## [EXERCISE AIM]
Whenever a line below mentions the word "wordt", that line should be copied.

Saved entries

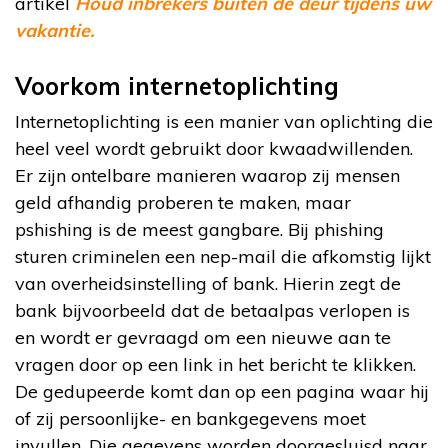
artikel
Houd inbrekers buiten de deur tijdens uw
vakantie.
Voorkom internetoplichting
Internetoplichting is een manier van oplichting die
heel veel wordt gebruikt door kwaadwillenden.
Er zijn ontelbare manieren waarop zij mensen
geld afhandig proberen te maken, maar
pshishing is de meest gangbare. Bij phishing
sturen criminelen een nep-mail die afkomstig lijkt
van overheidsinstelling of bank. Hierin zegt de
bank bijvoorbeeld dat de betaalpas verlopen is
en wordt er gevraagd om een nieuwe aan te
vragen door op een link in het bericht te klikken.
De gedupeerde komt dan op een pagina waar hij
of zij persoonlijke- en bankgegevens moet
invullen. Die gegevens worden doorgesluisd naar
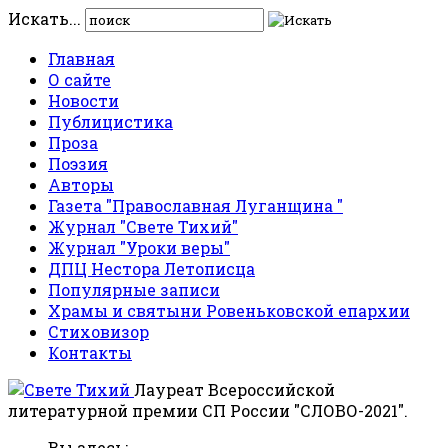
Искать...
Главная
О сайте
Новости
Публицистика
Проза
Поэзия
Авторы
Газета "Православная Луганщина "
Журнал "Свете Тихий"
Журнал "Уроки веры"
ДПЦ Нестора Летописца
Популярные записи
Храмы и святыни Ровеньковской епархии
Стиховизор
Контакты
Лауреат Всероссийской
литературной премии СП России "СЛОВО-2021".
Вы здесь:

--

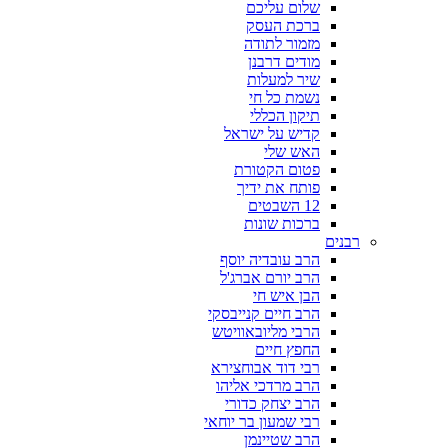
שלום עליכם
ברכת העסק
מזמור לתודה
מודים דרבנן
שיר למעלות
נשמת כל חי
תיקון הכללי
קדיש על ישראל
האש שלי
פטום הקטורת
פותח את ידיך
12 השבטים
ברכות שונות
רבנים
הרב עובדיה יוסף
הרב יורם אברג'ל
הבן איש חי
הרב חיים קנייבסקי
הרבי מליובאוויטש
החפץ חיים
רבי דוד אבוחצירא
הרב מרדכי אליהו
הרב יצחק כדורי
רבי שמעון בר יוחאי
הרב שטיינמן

## [ANSWER SPACE]
heel veel wordt gebruikt door kwaadwillenden.
en wordt er gevraagd om een nieuwe aan te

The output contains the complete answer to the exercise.